EXERCISE GOAL
Nothing but a number should be given: the count of lines in the listing that include "down".

EXCERPTED RECORDS
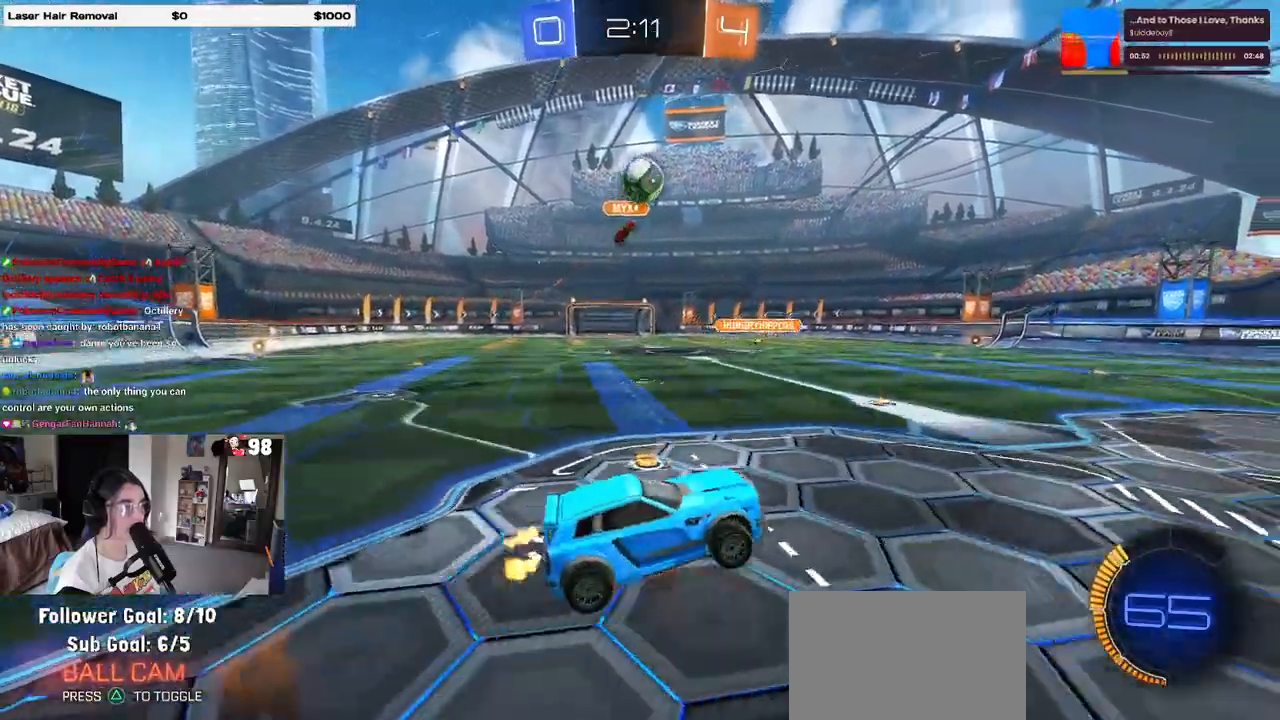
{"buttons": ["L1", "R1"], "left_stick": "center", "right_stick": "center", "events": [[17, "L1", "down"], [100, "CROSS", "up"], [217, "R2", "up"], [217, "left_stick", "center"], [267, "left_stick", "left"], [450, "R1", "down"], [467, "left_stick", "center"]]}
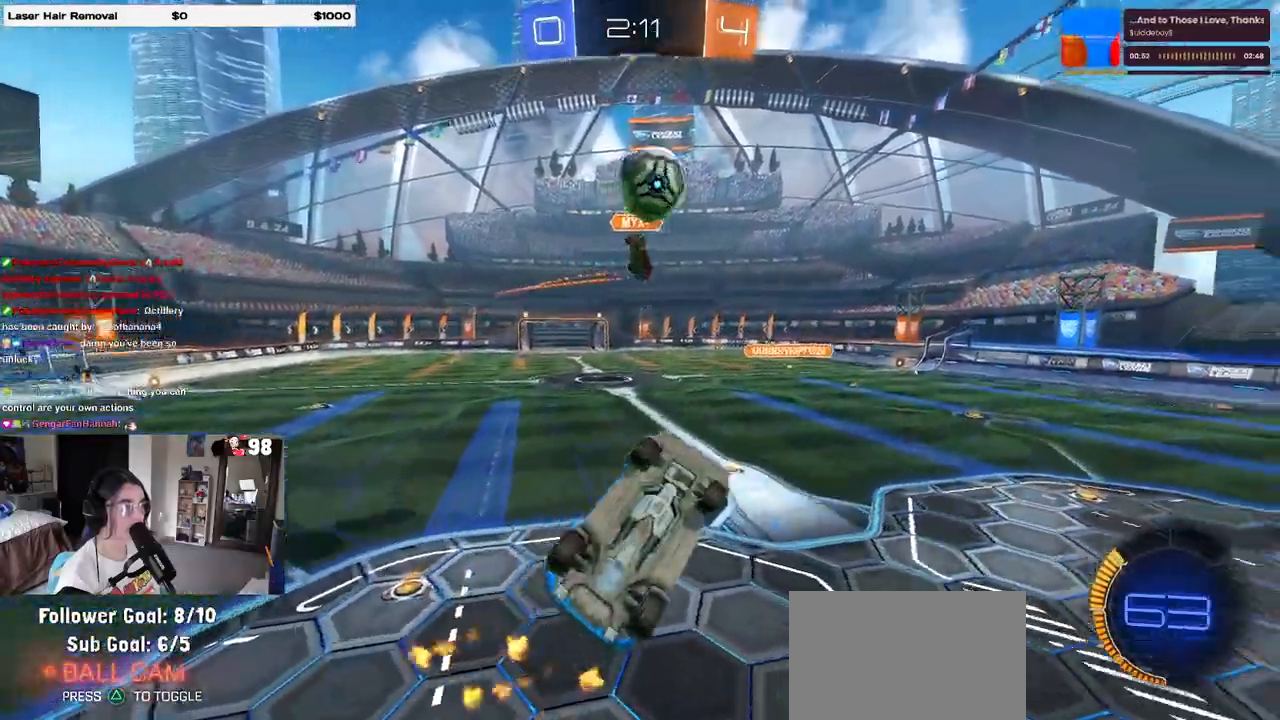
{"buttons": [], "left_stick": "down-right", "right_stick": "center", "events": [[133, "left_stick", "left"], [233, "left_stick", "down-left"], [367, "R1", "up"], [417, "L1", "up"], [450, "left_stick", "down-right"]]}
==
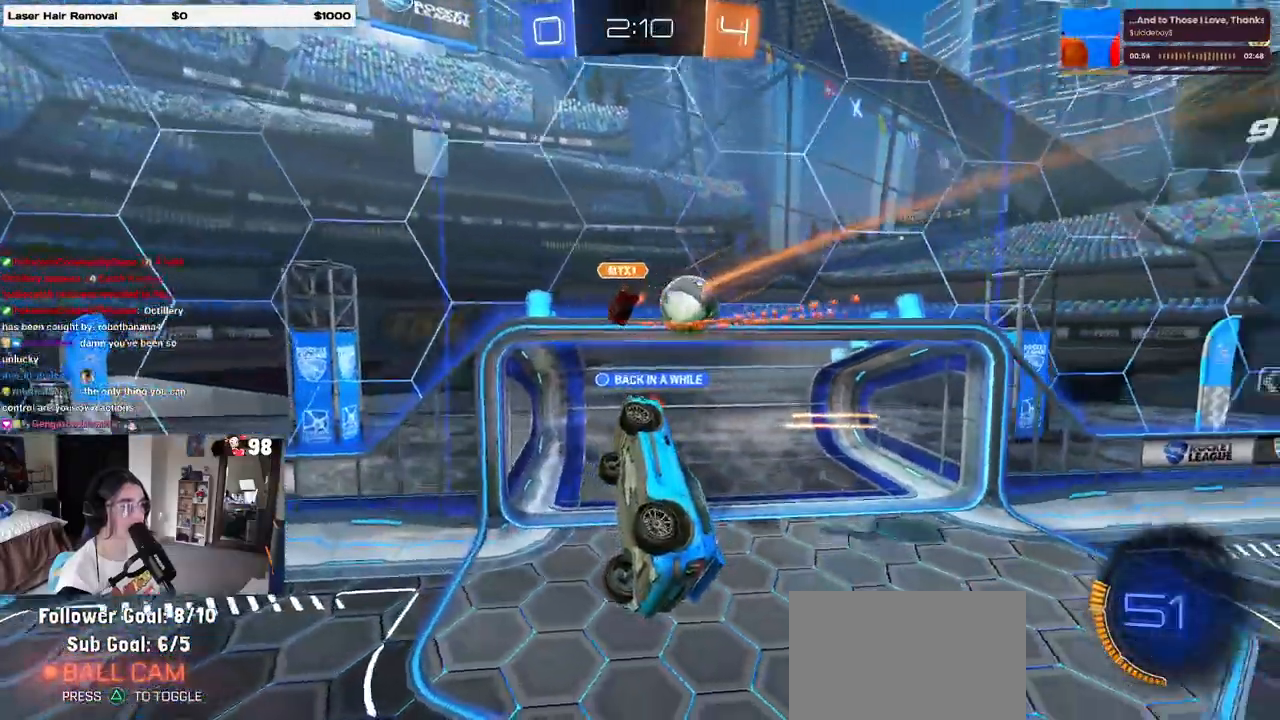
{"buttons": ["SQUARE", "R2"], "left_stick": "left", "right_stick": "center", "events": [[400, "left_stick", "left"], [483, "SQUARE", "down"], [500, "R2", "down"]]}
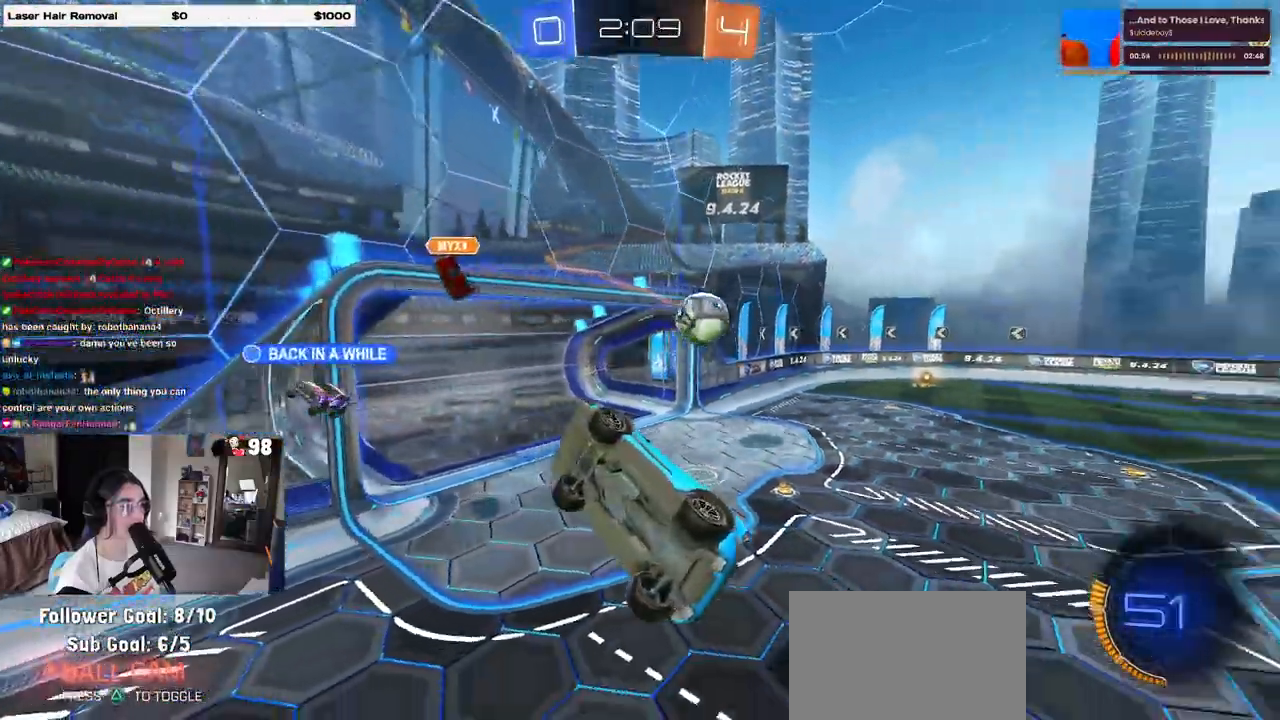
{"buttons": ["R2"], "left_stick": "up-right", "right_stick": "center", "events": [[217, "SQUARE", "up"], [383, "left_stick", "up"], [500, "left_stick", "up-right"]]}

WRITTEN REPLY
3